Segundo seus cálculos, no ano de 1765, o Fundo de Provisão para as Viúvas e Filhos dos Ministros da Igreja da Escócia teria acumulado um montante de 58.348 libras. Seus cálculos mostraram-se incrivelmente precisos, apenas £ 1 a menos que a previsão. Hoje, o fundo de clérigos, conhecido como Scottish Widows, é uma das maiores empresas de previdência e seguro do mundo, com ativos no valor de mais de 100 bilhões de libras.

Os cálculos de probabilidade, como os dos dois clérigos, tornaram-se a base sólida de muitos outros campos, como a demografia de Robert Malthus, as teorias da evolução de Charles Darwin, a economia, a ciência política e muitas outras ciências sociais e naturais. Até Newton confiava nas probabilidades ao apresentar a probabilidade das nuvens na mecânica quântica.

“Só sei que não sei de nada”, disse Sócrates uma vez e refletiu que, para tomar melhores decisões, você precisa ser humilde o suficiente para perceber que não sabe nada. Essa é a espinha dorsal do método científico, entender os limites de nosso conhecimento é como somos capazes de explorar novas fronteiras. As estatísticas exigem que você seja modesto para abraçar sua ignorância. De fato, as pessoas mais inteligentes adotam sua ignorância. Eles estão intimamente familiarizados com as limitações de seus modelos e ficam entusiasmados quando descobrem que estão errados sobre algo.

Outro campo pelo qual sou fascinado é a física e a criação de equações que descrevem a realidade e o nosso mundo.

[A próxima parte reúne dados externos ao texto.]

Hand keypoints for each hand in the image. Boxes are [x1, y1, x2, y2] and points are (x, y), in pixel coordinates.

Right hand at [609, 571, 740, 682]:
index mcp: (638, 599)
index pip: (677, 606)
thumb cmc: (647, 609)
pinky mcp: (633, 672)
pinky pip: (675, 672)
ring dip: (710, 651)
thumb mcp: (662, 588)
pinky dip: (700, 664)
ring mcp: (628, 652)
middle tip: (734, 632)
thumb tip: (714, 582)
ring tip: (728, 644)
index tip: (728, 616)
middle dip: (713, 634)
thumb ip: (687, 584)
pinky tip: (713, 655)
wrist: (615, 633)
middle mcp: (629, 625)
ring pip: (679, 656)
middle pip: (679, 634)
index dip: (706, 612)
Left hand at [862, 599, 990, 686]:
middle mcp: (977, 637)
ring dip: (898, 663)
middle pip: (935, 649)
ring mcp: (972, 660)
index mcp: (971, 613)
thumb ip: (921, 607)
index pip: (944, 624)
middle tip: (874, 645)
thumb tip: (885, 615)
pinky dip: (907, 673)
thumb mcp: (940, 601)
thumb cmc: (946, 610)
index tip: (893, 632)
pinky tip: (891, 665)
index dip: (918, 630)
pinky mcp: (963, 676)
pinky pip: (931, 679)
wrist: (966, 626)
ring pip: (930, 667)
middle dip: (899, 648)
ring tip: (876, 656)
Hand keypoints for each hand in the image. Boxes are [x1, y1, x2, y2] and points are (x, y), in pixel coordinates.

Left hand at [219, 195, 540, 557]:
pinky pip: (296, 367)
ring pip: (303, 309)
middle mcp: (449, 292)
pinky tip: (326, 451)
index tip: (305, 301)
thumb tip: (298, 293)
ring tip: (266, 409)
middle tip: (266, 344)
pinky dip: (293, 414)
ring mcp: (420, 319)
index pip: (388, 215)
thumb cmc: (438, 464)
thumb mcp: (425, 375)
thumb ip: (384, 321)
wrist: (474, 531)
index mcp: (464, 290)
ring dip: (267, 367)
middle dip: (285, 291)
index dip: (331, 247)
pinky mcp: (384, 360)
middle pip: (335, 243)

Acredite ou não, este é um campo que melhorou meu pensamento estatístico como nada. Lembro-me de uma manhã de sábado em que fui ao Fermilab (laboratório de física de partículas e acelerador da América) e o cientista falou sobre uma ideia que mudou a maneira como eu abordava minha tomada de decisão. Aprendi que, ao testar nossas hipóteses, você não deve tentar provar o que é certo, mas sim tentar provar que é errado repetidamente.

Elon Musk, de Tesla, descreve sua postura cotidiana como: “Você deve adotar a abordagem de que está errado. Seu objetivo é estar menos errado. O físico James Clerk Maxwell descreveu isso como uma “ignorância completamente consciente – o prelúdio de todo avanço real na ciência”.

Outro motivo pelo qual estou tão fascinado pelas estatísticas é que ela pode ser combinada com qualquer outro assunto para criar projetos pioneiros. Existem muitas oportunidades e projetos realmente interessantes que podem ser desenvolvidos para ajudar as pessoas. No momento, estou pensando em criar um software do mercado de ações que possa prever preços usando dados históricos. Também estou aprendendo sobre os possíveis usos e negócios que podem ser criados usando estatísticas com codificação, aprendizado de máquina e ciência de dados.

Assim como a história dos dois clérigos, a abordagem de Musk ou a citação de Maxwell. O início de uma melhor tomada de decisão, tendo uma melhor percepção da realidade e vendo o mundo como ele é. É necessário levar isso em consideração e considerar essas três etapas.

O primeiro passo é perceber que nada sabemos e abraçar nossa ignorância. O segundo passo é entender como o pensamento estatístico ajuda a ver com mais clareza e precisão o alcance de novas fronteiras.

E o terceiro e último passo é reconhecer que podemos nunca ter 100% de precisão ou estar completamente certo, mas é humilde o suficiente para reconhecer sua falta de conhecimento e colocar suas lentes de pensamento estatístico que podemos alcançar resultados e tomar decisões da mesma forma impressionante como os dois clérigos por apenas £ 1 de desconto.